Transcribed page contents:
■ ■ ■

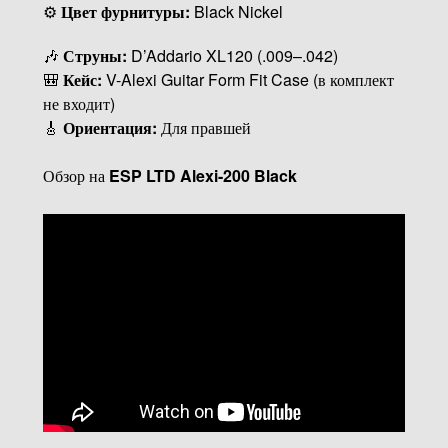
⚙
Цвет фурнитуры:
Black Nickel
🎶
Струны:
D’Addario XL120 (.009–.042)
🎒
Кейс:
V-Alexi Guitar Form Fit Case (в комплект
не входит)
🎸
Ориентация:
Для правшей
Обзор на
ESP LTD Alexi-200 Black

■ ■ ■

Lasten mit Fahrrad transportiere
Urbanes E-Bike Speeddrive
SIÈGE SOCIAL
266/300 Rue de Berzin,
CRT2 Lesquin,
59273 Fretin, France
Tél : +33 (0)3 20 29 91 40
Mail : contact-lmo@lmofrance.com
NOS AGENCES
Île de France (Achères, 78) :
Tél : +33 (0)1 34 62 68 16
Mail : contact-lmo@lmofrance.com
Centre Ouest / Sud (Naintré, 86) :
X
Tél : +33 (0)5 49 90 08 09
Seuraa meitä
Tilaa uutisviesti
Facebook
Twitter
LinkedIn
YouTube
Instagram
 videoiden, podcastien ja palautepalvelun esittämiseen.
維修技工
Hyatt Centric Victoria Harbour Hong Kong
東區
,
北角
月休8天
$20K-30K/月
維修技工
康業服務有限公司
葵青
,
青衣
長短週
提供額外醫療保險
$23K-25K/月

■ ■ ■

Each line in the entries above that includes the string "Black" should be extracted.

Black Nickel
ESP LTD Alexi-200 Black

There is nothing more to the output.